2.4 Manual Editing and Mark-up, Including Non-Unicode Glyphs

After generating a preliminary TEI XML document, mark-up editors properly edited the text using our TEI schema. Mestyan distributed files to one or two editors, who manually marked up the content for machine-readability. They used the oXygen sofware's author mode. Each file was linked to a CSS file so oXygen's author mode could function as an HTML site to make the editing and display of Arabic (right-to-left) text easy. During this process, glyphs representing fraction numbers (from the late 1870s–early 1880s) with no Unicode equivalent posed a challenge. Cayless addressed this by designing small JPEGs as placeholders for these glyphs

Control checks followed, involving:

2.5 Second Automated Transformation: Adding IDs

Once a document was marked as “cleared” by Mestyan, a GitHub Action assigned unique xml:id attributes to article divisions, person names, place names, and organization names. This ensured consistent identification within the dataset.

3. XSLT Transformation of Data for Indexes

[in progress] An XQuery program extracts marked personal names from the source documents, performs basic collation, and generates a TEI document listing person definitions with associated names and document locations. OpenRefine further refines this data, aligning it where possible with online gazetteers and Wikidata entries.

4. Creating the Website Timeline

Website files are organized by hijrī year and month using the article header data. A GitHub Action manages the publishing process, splitting articles into separate files and converting TEI XML into HTML Custom Elements using CETEIcean. These elements are styled with CSS and JavaScript.
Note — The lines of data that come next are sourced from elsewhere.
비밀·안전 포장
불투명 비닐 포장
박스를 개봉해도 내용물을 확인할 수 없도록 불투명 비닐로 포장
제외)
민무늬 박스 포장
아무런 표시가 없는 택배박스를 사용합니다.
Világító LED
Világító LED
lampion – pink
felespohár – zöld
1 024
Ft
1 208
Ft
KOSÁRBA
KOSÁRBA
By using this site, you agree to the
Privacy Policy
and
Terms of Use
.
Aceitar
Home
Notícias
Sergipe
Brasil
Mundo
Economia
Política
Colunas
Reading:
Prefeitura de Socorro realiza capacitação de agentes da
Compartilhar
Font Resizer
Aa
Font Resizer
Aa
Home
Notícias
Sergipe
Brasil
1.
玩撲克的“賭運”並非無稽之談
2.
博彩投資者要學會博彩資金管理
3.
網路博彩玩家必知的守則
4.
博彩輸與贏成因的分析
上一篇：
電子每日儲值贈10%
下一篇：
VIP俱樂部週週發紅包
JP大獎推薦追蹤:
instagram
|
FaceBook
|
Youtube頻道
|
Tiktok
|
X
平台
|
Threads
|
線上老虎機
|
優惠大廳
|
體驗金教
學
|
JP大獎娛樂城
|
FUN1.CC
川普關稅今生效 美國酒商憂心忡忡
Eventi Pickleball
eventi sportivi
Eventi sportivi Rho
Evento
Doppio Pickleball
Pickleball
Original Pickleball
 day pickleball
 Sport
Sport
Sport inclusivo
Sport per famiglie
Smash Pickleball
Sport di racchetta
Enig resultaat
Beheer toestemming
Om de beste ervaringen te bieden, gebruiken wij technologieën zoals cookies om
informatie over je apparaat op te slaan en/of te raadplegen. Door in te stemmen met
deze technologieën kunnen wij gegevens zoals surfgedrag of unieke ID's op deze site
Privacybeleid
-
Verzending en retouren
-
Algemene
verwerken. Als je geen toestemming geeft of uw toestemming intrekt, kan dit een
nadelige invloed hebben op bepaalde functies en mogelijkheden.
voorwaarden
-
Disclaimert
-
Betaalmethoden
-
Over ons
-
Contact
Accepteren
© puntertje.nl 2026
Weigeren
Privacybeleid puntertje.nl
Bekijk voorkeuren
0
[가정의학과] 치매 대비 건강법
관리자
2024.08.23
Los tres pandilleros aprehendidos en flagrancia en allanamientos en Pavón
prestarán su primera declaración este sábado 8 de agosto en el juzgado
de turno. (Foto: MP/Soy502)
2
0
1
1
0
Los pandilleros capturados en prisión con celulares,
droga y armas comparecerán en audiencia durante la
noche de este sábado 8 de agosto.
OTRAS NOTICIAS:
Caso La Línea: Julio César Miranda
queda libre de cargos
5. Displaying Marked-Up XML Text

Text from each selected article is displayed as a webpage formatted by Vishal Jammulapati based on a January 1829 edition of al-Waqāʾiʿ al-Miṣriyyah using HTML and CSS. Each page includes the hijrī and Gregorian dates, edition and page number, and original article titles or section headings. Words marked misspelled in the TEI markup process have been corrected and marked with an underline and tooltip containing the original spelling.

6. WM Online

Issues of al-Waqāʾiʿ al-Miṣriyyah that were scanned by the Bibliothèque Nationale de France and are hosted by Gallica are made available on the site via IIIF and the Mirador viewer. There are also a number of microfiche issues that were scanned by the Center for Research Libraries and we hope to present these also in the future.

7. Search

As part of the site generation process, the TEI XML files, for which there is one per year, are split up so that there is one file per article. These are processed into HTML files as described above and the plain text of those files are built into a data structure that will be used for searching using Lunr.js, a tool for searching static sites.